_Work order A_
In the passage on female friendship in the Regency, translate this sentence into Spanish: "But in this poem all that melts away, and we see something far more intimate and honest."
_Work order B_
Write a continuation of the passage on female friendship in the Regency, starting after its final sentence.

There is such joy and strength in female friendship, and it is that joy that we can see in every facet of women’s lives during the Regency—and similarly that joy and connection that are all too frequently left out of the greater historical narrative.
It is touching to see echoes of that care and closeness we crave today in historical sources, like the famous Duchess of Devonshire’s sweet poem to her niece, the eventual Lady Caroline Lamb, née Ponsonby.
TO LADY CAROLINE PONSONBY WITH A NEW YEAR’S GIFT OF A PENCIL:
Fairy, sprite, whatever thou art
Magic genius waits on thee
And thou claimst each willing heart
Whilst thy airy form we see
Take the gift, the early year
Shall for thee in Splendor shine.
Genius gives it. Do not fear
Boldly mould, invent, design.2
Georgiana and Caroline are both famous for their scandalous love lives and social antics. But in this poem all that melts away, and we see something far more intimate and honest. It echoes through time, reminding each new generation of the gift that can come when someone sees you and believes in you. And it reminds us of the humanity that we sometimes forget in the greater historical narrative.

_Data for review_

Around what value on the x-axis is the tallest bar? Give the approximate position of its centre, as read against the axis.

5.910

--

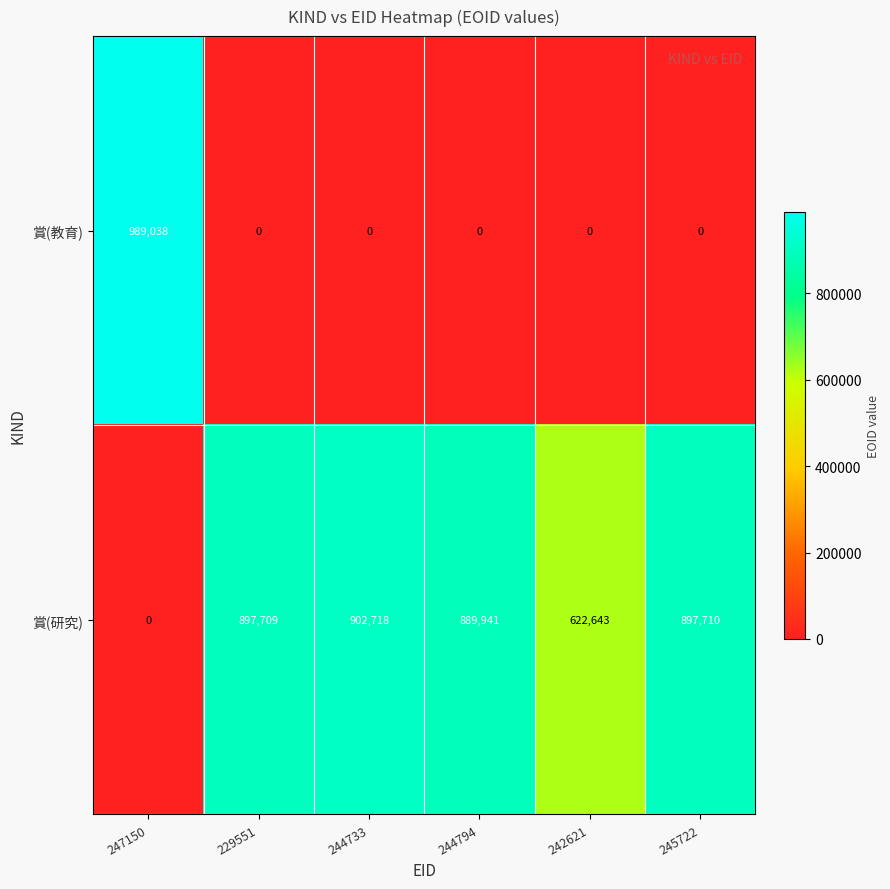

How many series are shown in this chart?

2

_Reply A_
Pero en este poema todo eso se desvanece, y vemos algo mucho más íntimo y sincero.

_Reply B_
The bittersweet nature of these relationships can also be seen in Caroline’s constant push-and-pull with her in-laws and friends who turned critics as her antics came right up to the edge, and eventually over it, of socially acceptable.
Caroline has been called shameless and hysterical for her refusal to go quietly into the night when Byron was done with her. In actuality, her struggle to wrest control of her story from all those who would misrepresent her is familiar to the women of the twenty-first century. In her rejection of social norms and polite society we see glimmers of Elizabeth Warren’s famous “Nevertheless, she persisted” attitude.
And like our heroines of the twenty-first century, Caroline was a complicated woman who made mistakes. In that, she had many contemporary examples, including her own aunt, Georgiana.
The famous Duchess of Devonshire died in 1806, before her friend George IV officially became Prince Regent. But Georgiana’s fingerprints can be seen all over the Regency. She was a friend and, more important, patron of any number of the women in this book. Indeed, the famous portrait commemorating her friendship with Anne Damer and Elizabeth, Lady Melbourne, stares at us from the pages of this book.
Elizabeth, Lady Melbourne, was also Lady Caroline Lamb’s mother-in-law.
Connections everywhere, binding disparate women into remarkable networks.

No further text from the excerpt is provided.